Archie expects the owner of such a place to be equally colorful, but the woman behind the counter is a study in contrasts instead: dark grey clothes, pasty skin, and fiery red hair. She coos over Pongo and introduces herself as Madeline Knight.

"Archie Hopper," Archie replies, holding out his hand. Hers is icy and rougher than he expects.

"I moved here from New York City," she tells him off-handedly while he examines the menu board, which boasts of more types of tea than Archie even knew _existed_.

"Must be a real change of pace," Archie says, and Madeline offers him a smile that makes the hair on the back of his neck prickle; it's all teeth and eyes so cold they'd give Mayor Mills a pause.

"You have no idea," she says.

He orders cardamom tea and a bagel and lox, and when Madeline's hands start to shake as she prepares it for him, he catches himself wondering whether it's a physiological problem or a psychological one. It's plausible that uprooting herself from New York to this tiny little town is indicative of more than just a desire for change, and that _smile_…
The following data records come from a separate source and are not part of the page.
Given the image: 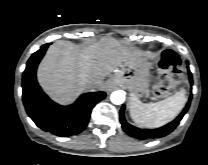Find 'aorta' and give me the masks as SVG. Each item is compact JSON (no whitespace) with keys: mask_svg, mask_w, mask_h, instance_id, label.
Returning <instances> with one entry per match:
<instances>
[{"mask_svg":"<svg viewBox=\"0 0 208 165\" xmlns=\"http://www.w3.org/2000/svg\"><path fill=\"white\" fill-rule=\"evenodd\" d=\"M110 99L113 104L120 105L125 101V93L121 90L114 91L112 92Z\"/></svg>","mask_w":208,"mask_h":165,"instance_id":"aorta-1","label":"aorta"}]
</instances>
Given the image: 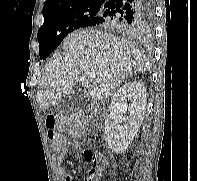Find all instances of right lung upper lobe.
I'll return each instance as SVG.
<instances>
[{"label": "right lung upper lobe", "mask_w": 197, "mask_h": 181, "mask_svg": "<svg viewBox=\"0 0 197 181\" xmlns=\"http://www.w3.org/2000/svg\"><path fill=\"white\" fill-rule=\"evenodd\" d=\"M107 1L109 0H47L43 6V16L48 17L87 5H104Z\"/></svg>", "instance_id": "right-lung-upper-lobe-1"}]
</instances>
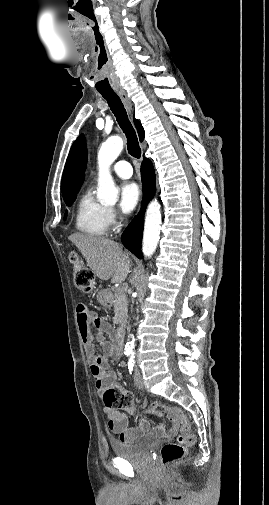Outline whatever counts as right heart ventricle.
<instances>
[{"label": "right heart ventricle", "mask_w": 269, "mask_h": 505, "mask_svg": "<svg viewBox=\"0 0 269 505\" xmlns=\"http://www.w3.org/2000/svg\"><path fill=\"white\" fill-rule=\"evenodd\" d=\"M76 228L91 236H105L110 227L107 208L95 199L91 189L79 198L75 211Z\"/></svg>", "instance_id": "1"}]
</instances>
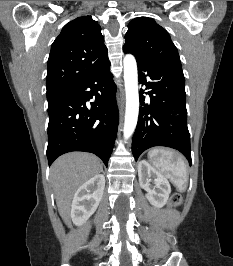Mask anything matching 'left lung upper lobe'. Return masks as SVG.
Returning <instances> with one entry per match:
<instances>
[{"instance_id": "5c2ea615", "label": "left lung upper lobe", "mask_w": 233, "mask_h": 266, "mask_svg": "<svg viewBox=\"0 0 233 266\" xmlns=\"http://www.w3.org/2000/svg\"><path fill=\"white\" fill-rule=\"evenodd\" d=\"M123 51L136 60L151 65H173L182 68L178 50L168 32L148 17H138L128 25Z\"/></svg>"}]
</instances>
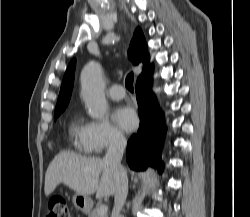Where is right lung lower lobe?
Here are the masks:
<instances>
[{
  "instance_id": "obj_1",
  "label": "right lung lower lobe",
  "mask_w": 250,
  "mask_h": 217,
  "mask_svg": "<svg viewBox=\"0 0 250 217\" xmlns=\"http://www.w3.org/2000/svg\"><path fill=\"white\" fill-rule=\"evenodd\" d=\"M152 66L147 68L137 81L136 94L140 127L127 144V162L131 169L144 170L148 166L163 169L160 159L166 127L163 114L151 91Z\"/></svg>"
}]
</instances>
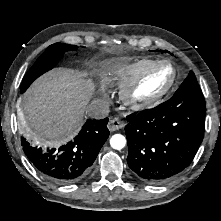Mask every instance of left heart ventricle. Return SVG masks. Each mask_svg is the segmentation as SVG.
I'll list each match as a JSON object with an SVG mask.
<instances>
[{
	"label": "left heart ventricle",
	"instance_id": "obj_1",
	"mask_svg": "<svg viewBox=\"0 0 221 221\" xmlns=\"http://www.w3.org/2000/svg\"><path fill=\"white\" fill-rule=\"evenodd\" d=\"M168 76L167 70L162 68L156 69L139 87L138 94L140 96H146L155 92L166 83Z\"/></svg>",
	"mask_w": 221,
	"mask_h": 221
}]
</instances>
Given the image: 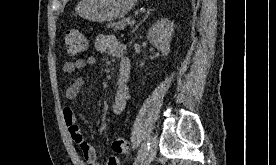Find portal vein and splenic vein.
Wrapping results in <instances>:
<instances>
[{
    "label": "portal vein and splenic vein",
    "mask_w": 276,
    "mask_h": 165,
    "mask_svg": "<svg viewBox=\"0 0 276 165\" xmlns=\"http://www.w3.org/2000/svg\"><path fill=\"white\" fill-rule=\"evenodd\" d=\"M134 23H135V20H130V19L128 20L129 25H133Z\"/></svg>",
    "instance_id": "obj_1"
}]
</instances>
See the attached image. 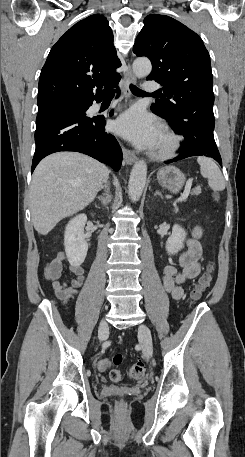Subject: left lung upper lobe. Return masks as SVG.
Masks as SVG:
<instances>
[{"instance_id": "left-lung-upper-lobe-1", "label": "left lung upper lobe", "mask_w": 245, "mask_h": 457, "mask_svg": "<svg viewBox=\"0 0 245 457\" xmlns=\"http://www.w3.org/2000/svg\"><path fill=\"white\" fill-rule=\"evenodd\" d=\"M133 52L151 60L146 78L163 86L164 94L152 106L167 121L178 115L213 111L214 93L210 56L201 38L179 21L148 15Z\"/></svg>"}]
</instances>
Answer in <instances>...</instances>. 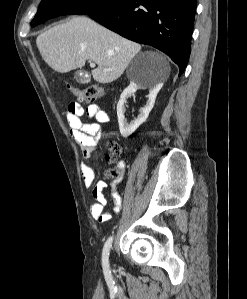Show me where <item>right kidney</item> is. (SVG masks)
<instances>
[{"label":"right kidney","mask_w":247,"mask_h":299,"mask_svg":"<svg viewBox=\"0 0 247 299\" xmlns=\"http://www.w3.org/2000/svg\"><path fill=\"white\" fill-rule=\"evenodd\" d=\"M162 84H156L153 86H149V95H148V101L144 108L140 109V114L134 121L128 123L127 119L124 117L125 113V107L124 104L126 103V100L128 97H130L132 94H134L139 88H142L141 85L130 82V85L122 92L120 96V100L117 104V116H118V123H119V129L120 133L124 138H127L132 133L135 132V130L146 121L148 118V115L150 111L152 110L156 96L161 89Z\"/></svg>","instance_id":"1"}]
</instances>
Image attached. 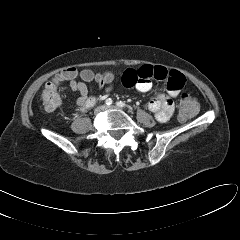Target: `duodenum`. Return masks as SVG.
Segmentation results:
<instances>
[{
    "label": "duodenum",
    "instance_id": "1",
    "mask_svg": "<svg viewBox=\"0 0 240 240\" xmlns=\"http://www.w3.org/2000/svg\"><path fill=\"white\" fill-rule=\"evenodd\" d=\"M94 103H95V100L93 99V100H91L90 101V103H89V105H88V107H91V106H93L94 105Z\"/></svg>",
    "mask_w": 240,
    "mask_h": 240
}]
</instances>
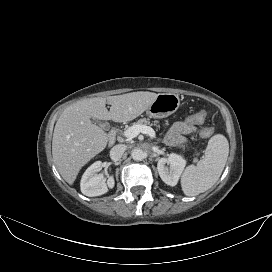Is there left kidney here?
I'll list each match as a JSON object with an SVG mask.
<instances>
[{
    "instance_id": "1",
    "label": "left kidney",
    "mask_w": 272,
    "mask_h": 272,
    "mask_svg": "<svg viewBox=\"0 0 272 272\" xmlns=\"http://www.w3.org/2000/svg\"><path fill=\"white\" fill-rule=\"evenodd\" d=\"M169 165V168L166 166ZM186 166V160L175 153L169 155L168 158H161L158 160L157 169L160 178L164 183L170 186H175Z\"/></svg>"
}]
</instances>
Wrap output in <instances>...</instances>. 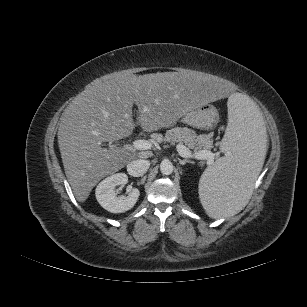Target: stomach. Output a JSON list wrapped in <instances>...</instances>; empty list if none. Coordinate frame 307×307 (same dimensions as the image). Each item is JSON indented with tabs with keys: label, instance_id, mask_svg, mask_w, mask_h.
Masks as SVG:
<instances>
[{
	"label": "stomach",
	"instance_id": "obj_1",
	"mask_svg": "<svg viewBox=\"0 0 307 307\" xmlns=\"http://www.w3.org/2000/svg\"><path fill=\"white\" fill-rule=\"evenodd\" d=\"M218 120V111L210 104H202L190 109L181 119L183 123L200 129L212 128Z\"/></svg>",
	"mask_w": 307,
	"mask_h": 307
}]
</instances>
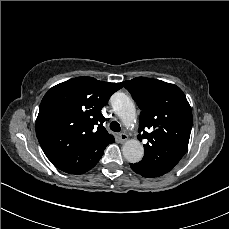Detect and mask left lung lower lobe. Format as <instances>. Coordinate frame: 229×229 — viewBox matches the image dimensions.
Returning <instances> with one entry per match:
<instances>
[{
  "label": "left lung lower lobe",
  "instance_id": "obj_1",
  "mask_svg": "<svg viewBox=\"0 0 229 229\" xmlns=\"http://www.w3.org/2000/svg\"><path fill=\"white\" fill-rule=\"evenodd\" d=\"M130 166H131V168H132V170H133L134 172H136L137 174H140V175L143 176V177H155V176H153V174H152L149 170H147V169L141 167V166H140L139 164H137V163H135V164H130Z\"/></svg>",
  "mask_w": 229,
  "mask_h": 229
}]
</instances>
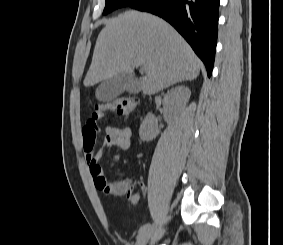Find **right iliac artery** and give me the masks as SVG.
<instances>
[{
  "label": "right iliac artery",
  "mask_w": 283,
  "mask_h": 245,
  "mask_svg": "<svg viewBox=\"0 0 283 245\" xmlns=\"http://www.w3.org/2000/svg\"><path fill=\"white\" fill-rule=\"evenodd\" d=\"M150 228V224H145L143 226L140 227L139 232H138V236H140L141 234H143L146 230H148Z\"/></svg>",
  "instance_id": "82829eb1"
}]
</instances>
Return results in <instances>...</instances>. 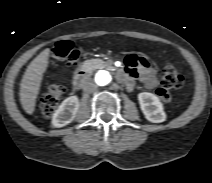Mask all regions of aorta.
Segmentation results:
<instances>
[{"instance_id":"1","label":"aorta","mask_w":212,"mask_h":183,"mask_svg":"<svg viewBox=\"0 0 212 183\" xmlns=\"http://www.w3.org/2000/svg\"><path fill=\"white\" fill-rule=\"evenodd\" d=\"M91 80L100 87H106L110 84L112 75L108 71H99L93 75Z\"/></svg>"}]
</instances>
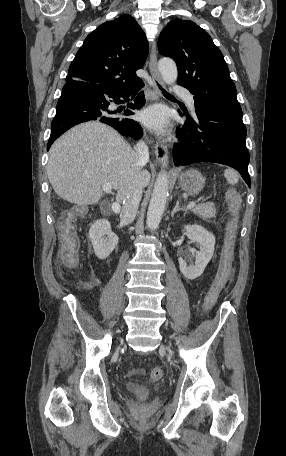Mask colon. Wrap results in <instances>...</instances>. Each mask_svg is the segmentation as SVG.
Masks as SVG:
<instances>
[{
  "label": "colon",
  "mask_w": 286,
  "mask_h": 456,
  "mask_svg": "<svg viewBox=\"0 0 286 456\" xmlns=\"http://www.w3.org/2000/svg\"><path fill=\"white\" fill-rule=\"evenodd\" d=\"M227 203L233 215H236L240 198L236 191L229 189L226 193ZM79 239L76 233L75 224L72 220L65 223L64 231L62 234V247L60 252L61 263L65 268H74L78 259ZM234 257V222L229 226V231L226 239V244L223 250L221 263L217 277L206 293L203 301L204 310H209L216 303L219 294L232 279L234 275L233 266ZM83 284H88L87 281H82ZM163 377V369L161 367H154L151 370L150 378L152 381H159Z\"/></svg>",
  "instance_id": "1"
}]
</instances>
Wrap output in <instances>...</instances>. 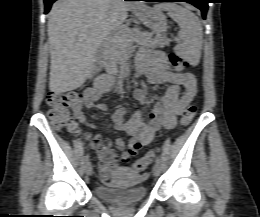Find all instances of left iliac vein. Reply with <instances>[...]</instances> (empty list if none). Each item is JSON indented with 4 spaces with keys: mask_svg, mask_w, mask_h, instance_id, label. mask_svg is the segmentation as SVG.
<instances>
[{
    "mask_svg": "<svg viewBox=\"0 0 260 217\" xmlns=\"http://www.w3.org/2000/svg\"><path fill=\"white\" fill-rule=\"evenodd\" d=\"M152 172H153V175H154L155 177L159 176L160 173H161V167H160V165L157 164V163L154 164V166H153V168H152Z\"/></svg>",
    "mask_w": 260,
    "mask_h": 217,
    "instance_id": "left-iliac-vein-1",
    "label": "left iliac vein"
}]
</instances>
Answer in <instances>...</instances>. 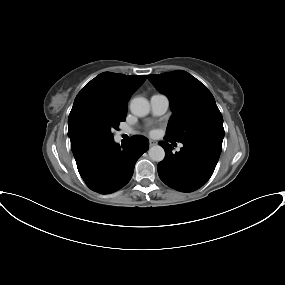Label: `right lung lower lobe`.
Wrapping results in <instances>:
<instances>
[{
	"label": "right lung lower lobe",
	"instance_id": "obj_1",
	"mask_svg": "<svg viewBox=\"0 0 285 285\" xmlns=\"http://www.w3.org/2000/svg\"><path fill=\"white\" fill-rule=\"evenodd\" d=\"M148 148V139L135 135L123 147L113 140L95 141L82 143L72 151L86 185L100 194H109L130 181L136 161Z\"/></svg>",
	"mask_w": 285,
	"mask_h": 285
}]
</instances>
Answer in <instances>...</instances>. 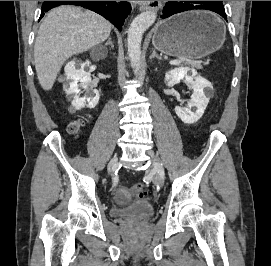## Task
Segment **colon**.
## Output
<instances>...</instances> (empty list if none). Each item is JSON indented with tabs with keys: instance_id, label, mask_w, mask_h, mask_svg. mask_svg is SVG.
Instances as JSON below:
<instances>
[{
	"instance_id": "colon-1",
	"label": "colon",
	"mask_w": 271,
	"mask_h": 266,
	"mask_svg": "<svg viewBox=\"0 0 271 266\" xmlns=\"http://www.w3.org/2000/svg\"><path fill=\"white\" fill-rule=\"evenodd\" d=\"M81 125L82 121L80 120L72 121L68 126V130L72 134H77L80 130ZM132 189L133 192L139 197H146L148 194L147 187L141 182L135 183Z\"/></svg>"
}]
</instances>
Madeline hands him his order and offers up another plastic grin when she takes his money in return, and Archie retreats to a table by the window with Pongo at his heels.

* * *

The last of the customers filter out as the light begins to dim; Hatter makes herself a cup of Moroccan mint that tastes less fresh than it would have in Wonderland and sits at the counter to drink. Regina comes in at the end of the first cup, the doorbells jingling in her wake. "You haven't closed yet? It's nearly dark," she says.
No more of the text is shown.